In: Economics
Constantin Brancusi’s sculpture Bird in Space is on exhibit at MoMA, and four thieves contemplate a heist. It’s risky for them to communicate, and each thief has to decide independently whether to participate in the heist (strategy P) or not (strategy N). Due to MoMA’s elaborate security system, thieves need to work in pairs to succeed: the heist is successful only if exactly two or all four thieves participate. If the heist is successful, each of the four thieves gets a benefit of 2 (even those who don’t participate in the heist). Every thief who participates in the heist bears a cost of 1 (regardless of whether the heist succeeds or fails). A thief who doesn’t participate in the heist has cost 0. Therefore, the payoff of a thief who chooses P is 1 if the heist succeeds, and is -1 if the heist fails, while the payoff of a thief who chooses N is 2 if the heist succeeds, and is 0 if the heist fails.

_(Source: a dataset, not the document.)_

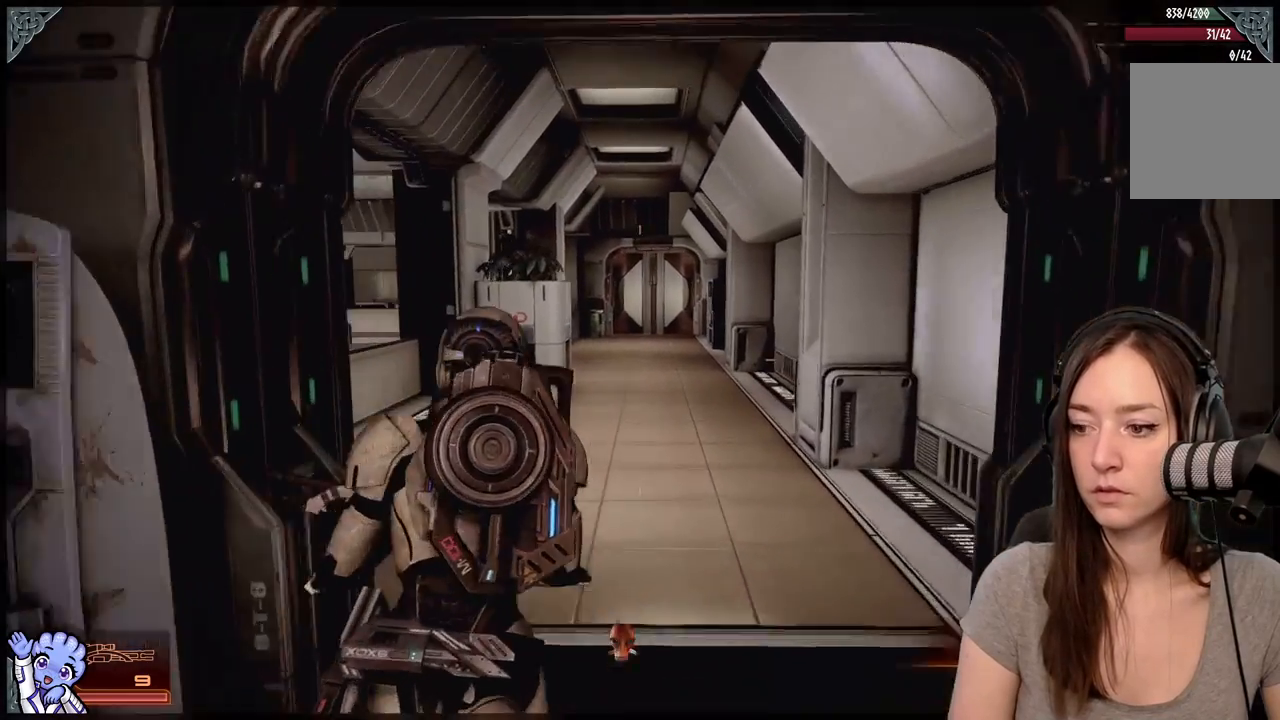
{"dt_ms": 500, "buttons": [], "left_stick": "center", "right_stick": "center"}
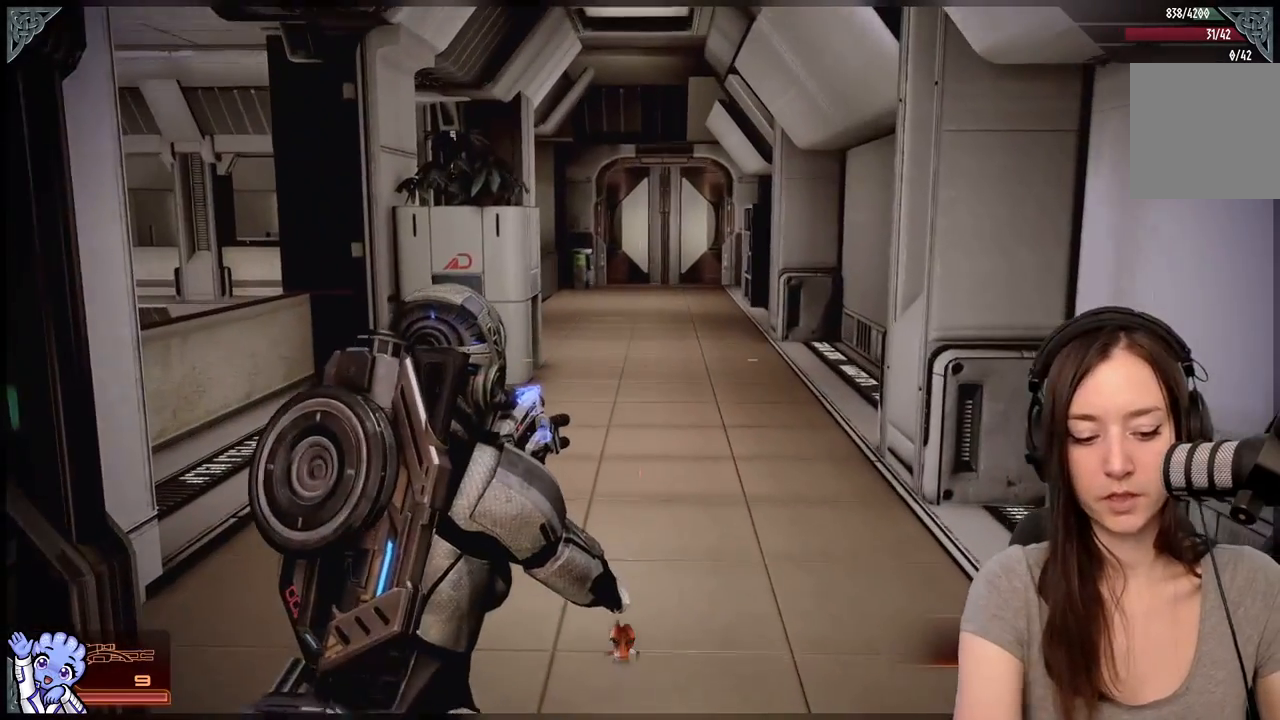
{"dt_ms": 500, "buttons": [], "left_stick": "center", "right_stick": "center", "events": []}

(a) How many pure strategy profiles does this game have?
(b) What’s the best response of a thief to every possible combination of strategies for the other three thieves?
(c) Find all the pure-strategy Nash equilibria of this game. What’s the number of purestrategy Nash equilibria in the game?
(d) [Extra Credit] Compute a symmetric mixed-strategy Nash equilibrium in this game in which every thief participates in the heist with the same probability p ∈ (0, 1).